START EXERCISE MATERIAL

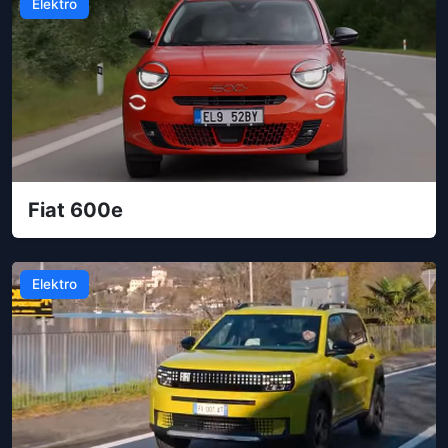
Elektro
Fiat 600e
Elektro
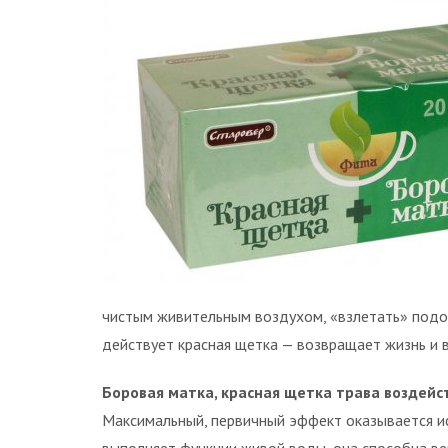
чистым живительным воздухом, «взлетать» подо
действует красная щетка — возвращает жизнь и 
Боровая матка, красная щетка трава воздейс
Максимальный, первичный эффект оказывается и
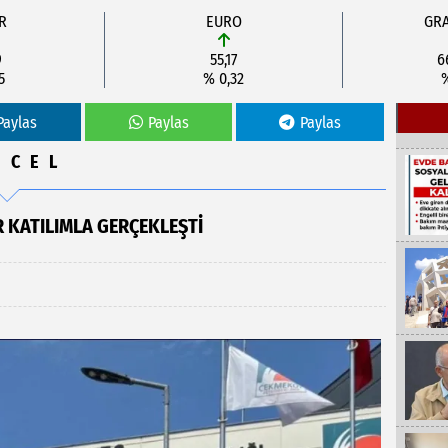
R
EURO
GRA
9
55,17
6
5
% 0,32
Paylas
Paylas
Paylas
NCEL
R KATILIMLA GERÇEKLEŞTI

END EXERCISE MATERIAL

**WORK TASK**
Write the records out again in full, exactly, and skip every picture.

**SOLUTION BELOW**
Elektro
Fiat 600e
Elektro
чистым живительным воздухом, «взлетать» подо
действует красная щетка — возвращает жизнь и 
Боровая матка, красная щетка трава воздейс
Максимальный, первичный эффект оказывается и
R
EURO
GRA
9
55,17
6
5
% 0,32
Paylas
Paylas
Paylas
NCEL
R KATILIMLA GERÇEKLEŞTI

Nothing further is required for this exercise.